# [GOAL OF THE EXERCISE]
Copy the material below word for word, starting at its first line and stopping after the line that contains "country: Kenya".

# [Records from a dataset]

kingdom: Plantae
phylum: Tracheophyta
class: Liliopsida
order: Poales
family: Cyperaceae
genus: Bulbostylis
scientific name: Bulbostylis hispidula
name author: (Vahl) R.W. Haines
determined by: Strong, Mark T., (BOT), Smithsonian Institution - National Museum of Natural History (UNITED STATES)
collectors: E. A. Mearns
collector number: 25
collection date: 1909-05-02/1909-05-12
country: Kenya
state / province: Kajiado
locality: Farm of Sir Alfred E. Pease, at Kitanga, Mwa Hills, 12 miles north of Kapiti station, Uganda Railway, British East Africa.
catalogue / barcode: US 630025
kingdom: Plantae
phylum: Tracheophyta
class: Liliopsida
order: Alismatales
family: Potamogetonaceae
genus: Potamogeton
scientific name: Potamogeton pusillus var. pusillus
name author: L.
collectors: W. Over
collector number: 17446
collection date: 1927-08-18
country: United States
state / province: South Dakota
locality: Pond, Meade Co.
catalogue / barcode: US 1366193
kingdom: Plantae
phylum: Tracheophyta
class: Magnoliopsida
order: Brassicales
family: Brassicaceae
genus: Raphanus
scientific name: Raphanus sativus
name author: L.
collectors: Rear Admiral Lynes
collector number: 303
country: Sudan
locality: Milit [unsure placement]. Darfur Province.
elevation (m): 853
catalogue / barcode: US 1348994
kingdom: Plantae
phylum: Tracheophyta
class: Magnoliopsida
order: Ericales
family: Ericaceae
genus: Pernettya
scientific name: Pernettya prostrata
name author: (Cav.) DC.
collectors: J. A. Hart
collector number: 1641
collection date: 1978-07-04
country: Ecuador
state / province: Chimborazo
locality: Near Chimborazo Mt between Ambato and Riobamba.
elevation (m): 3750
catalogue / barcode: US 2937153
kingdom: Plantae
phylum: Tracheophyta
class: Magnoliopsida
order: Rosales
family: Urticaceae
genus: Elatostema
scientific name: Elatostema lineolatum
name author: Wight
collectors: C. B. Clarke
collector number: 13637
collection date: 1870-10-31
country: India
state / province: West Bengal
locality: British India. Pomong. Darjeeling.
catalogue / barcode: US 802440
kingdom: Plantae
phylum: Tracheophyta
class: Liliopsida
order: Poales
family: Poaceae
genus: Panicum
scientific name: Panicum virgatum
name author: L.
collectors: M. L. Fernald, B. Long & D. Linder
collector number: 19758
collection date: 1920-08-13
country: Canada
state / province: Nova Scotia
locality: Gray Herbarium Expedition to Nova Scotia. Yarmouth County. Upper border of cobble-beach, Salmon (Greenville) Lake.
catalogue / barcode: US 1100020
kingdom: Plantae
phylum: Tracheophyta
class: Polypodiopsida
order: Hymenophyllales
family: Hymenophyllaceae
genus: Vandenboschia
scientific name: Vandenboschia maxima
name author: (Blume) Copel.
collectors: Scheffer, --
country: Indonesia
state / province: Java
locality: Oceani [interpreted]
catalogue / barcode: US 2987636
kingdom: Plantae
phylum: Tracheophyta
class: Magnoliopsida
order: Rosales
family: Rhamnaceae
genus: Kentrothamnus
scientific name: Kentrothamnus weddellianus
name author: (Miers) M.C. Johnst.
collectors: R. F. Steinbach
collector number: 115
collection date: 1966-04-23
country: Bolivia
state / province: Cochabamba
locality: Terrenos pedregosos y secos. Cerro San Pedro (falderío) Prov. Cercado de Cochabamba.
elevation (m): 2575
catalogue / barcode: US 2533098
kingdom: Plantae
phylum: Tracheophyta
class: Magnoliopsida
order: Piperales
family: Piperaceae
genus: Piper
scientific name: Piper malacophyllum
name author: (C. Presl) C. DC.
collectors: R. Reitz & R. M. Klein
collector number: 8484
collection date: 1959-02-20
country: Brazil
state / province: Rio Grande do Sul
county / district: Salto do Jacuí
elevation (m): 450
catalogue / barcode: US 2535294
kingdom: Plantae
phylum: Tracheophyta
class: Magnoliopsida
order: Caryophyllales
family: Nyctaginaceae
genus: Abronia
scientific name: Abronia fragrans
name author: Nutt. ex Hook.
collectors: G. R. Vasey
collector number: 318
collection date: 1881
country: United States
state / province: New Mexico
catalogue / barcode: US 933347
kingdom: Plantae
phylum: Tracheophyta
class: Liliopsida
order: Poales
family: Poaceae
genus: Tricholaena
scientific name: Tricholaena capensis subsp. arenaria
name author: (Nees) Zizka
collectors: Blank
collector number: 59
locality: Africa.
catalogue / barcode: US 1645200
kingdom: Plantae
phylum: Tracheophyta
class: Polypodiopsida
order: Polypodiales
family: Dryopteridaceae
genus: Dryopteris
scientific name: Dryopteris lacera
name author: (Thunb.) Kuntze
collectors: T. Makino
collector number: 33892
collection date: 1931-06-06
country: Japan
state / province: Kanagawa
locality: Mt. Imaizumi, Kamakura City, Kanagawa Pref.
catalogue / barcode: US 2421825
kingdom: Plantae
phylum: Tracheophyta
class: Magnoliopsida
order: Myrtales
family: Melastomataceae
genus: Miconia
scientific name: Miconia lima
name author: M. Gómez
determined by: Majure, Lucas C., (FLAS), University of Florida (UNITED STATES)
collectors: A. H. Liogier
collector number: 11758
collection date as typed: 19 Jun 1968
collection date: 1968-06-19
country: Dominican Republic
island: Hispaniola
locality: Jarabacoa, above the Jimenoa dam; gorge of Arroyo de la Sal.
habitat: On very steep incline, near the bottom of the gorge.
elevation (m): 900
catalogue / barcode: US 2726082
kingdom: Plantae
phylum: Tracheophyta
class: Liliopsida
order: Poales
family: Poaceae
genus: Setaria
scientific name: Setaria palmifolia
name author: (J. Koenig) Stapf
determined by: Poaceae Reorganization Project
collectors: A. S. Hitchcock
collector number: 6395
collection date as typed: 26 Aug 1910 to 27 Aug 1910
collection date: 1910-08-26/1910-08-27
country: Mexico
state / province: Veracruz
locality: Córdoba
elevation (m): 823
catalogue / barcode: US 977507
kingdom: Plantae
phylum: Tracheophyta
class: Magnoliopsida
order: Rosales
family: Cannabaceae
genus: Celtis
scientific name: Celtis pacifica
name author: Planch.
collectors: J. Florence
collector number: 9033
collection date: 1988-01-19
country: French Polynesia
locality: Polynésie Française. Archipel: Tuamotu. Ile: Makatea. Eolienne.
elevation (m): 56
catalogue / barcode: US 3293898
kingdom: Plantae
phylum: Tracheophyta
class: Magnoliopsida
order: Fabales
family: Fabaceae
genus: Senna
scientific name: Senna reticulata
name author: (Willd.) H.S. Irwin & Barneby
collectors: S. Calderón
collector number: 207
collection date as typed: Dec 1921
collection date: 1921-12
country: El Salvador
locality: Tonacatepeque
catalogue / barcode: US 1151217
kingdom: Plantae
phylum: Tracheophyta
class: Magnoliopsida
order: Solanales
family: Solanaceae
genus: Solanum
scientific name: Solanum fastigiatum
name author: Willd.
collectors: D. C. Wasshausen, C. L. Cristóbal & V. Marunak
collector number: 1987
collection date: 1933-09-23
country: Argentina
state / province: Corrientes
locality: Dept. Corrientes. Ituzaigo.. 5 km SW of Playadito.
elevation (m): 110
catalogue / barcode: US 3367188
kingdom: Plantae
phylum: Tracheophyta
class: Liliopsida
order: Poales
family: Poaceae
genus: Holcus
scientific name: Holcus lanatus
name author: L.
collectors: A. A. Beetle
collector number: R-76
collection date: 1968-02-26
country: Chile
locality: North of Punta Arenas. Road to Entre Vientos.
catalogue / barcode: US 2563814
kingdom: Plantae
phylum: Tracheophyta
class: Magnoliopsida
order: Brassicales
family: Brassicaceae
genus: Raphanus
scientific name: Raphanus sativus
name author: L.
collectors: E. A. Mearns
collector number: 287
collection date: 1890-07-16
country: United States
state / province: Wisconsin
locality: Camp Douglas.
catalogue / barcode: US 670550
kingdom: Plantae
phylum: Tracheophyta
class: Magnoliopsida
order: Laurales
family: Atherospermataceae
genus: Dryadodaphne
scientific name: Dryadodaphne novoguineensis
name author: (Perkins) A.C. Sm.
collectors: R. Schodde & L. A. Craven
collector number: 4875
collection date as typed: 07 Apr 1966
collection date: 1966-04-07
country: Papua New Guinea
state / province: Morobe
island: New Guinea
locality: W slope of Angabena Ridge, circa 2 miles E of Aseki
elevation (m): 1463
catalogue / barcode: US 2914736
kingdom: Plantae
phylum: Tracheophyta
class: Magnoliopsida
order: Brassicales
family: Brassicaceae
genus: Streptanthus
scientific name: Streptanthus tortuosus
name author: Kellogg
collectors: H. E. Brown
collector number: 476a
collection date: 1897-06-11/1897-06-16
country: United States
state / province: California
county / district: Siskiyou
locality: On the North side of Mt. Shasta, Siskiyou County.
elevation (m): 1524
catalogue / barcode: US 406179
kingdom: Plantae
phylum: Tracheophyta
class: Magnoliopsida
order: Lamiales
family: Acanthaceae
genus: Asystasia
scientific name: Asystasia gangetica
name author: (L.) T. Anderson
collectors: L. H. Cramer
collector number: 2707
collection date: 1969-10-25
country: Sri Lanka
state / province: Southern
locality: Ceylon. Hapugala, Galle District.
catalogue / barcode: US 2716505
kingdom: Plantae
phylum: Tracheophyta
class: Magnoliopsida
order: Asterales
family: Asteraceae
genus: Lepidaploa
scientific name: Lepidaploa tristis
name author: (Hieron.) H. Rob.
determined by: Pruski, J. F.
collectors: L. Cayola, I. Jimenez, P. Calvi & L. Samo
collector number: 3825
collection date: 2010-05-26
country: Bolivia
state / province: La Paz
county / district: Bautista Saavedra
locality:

# [RESULT OF THIS EXERCISE]
kingdom: Plantae
phylum: Tracheophyta
class: Liliopsida
order: Poales
family: Cyperaceae
genus: Bulbostylis
scientific name: Bulbostylis hispidula
name author: (Vahl) R.W. Haines
determined by: Strong, Mark T., (BOT), Smithsonian Institution - National Museum of Natural History (UNITED STATES)
collectors: E. A. Mearns
collector number: 25
collection date: 1909-05-02/1909-05-12
country: Kenya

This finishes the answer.